Photoproduction γp→K*+Λ in a Reggeized model

Abstract

The high-precision differential cross-section data for the reaction $\gamma p \to K^{*+}\Lambda$ are reanalyzed within a Regge-inspired effective Lagrangian approach. The model adopts Regge phenomenology to constrain the $t$-channel contributions from the $\kappa$, $K$, and $K^*$ exchanges. A minimal number of resonances in the $s$ channel are introduced in constructing the reaction amplitudes in order to describe the data. It is shown that the differential cross-section data for $\gamma p \to K^{*+}\Lambda$ can be satisfactorily described by introducing the only $N(2060){5/2}^-$ resonance in the $s$ channel, which is quite different from our earlier work performed in an effective Lagrangian approach [A. C. Wang {\it et al.}, Phys. Rev.

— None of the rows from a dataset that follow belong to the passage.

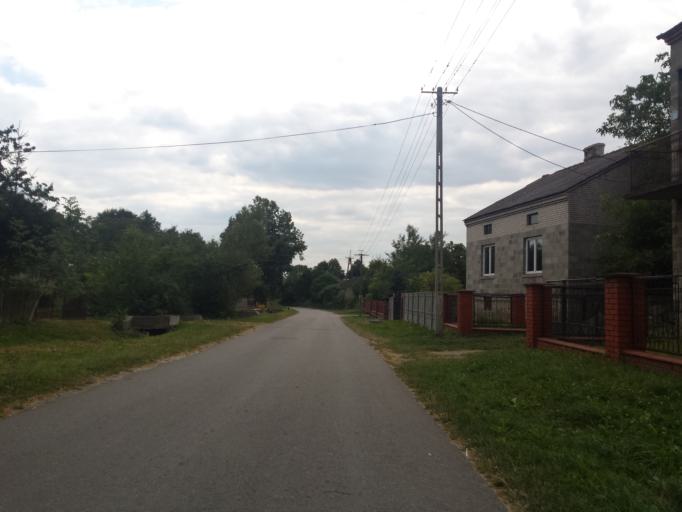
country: PL
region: Swietokrzyskie
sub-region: Powiat staszowski
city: Bogoria
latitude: 50.6638
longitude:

C 96, 035206 (2017)], where the amplitudes are computed by evaluating Feynman diagrams and it is found that introducing at least one additional resonance apart from the $N(2060){5/2}^-$ is indispensable for reproducing the data. The roles of individual contributions from meson and baryon exchanges on the angular distributions are found to be highly model dependent. The extracted mass of $N(2060){5/2}^-$ turns out to be well determined, independent of how the $t$-channel amplitudes are constructed, whereas the width does not.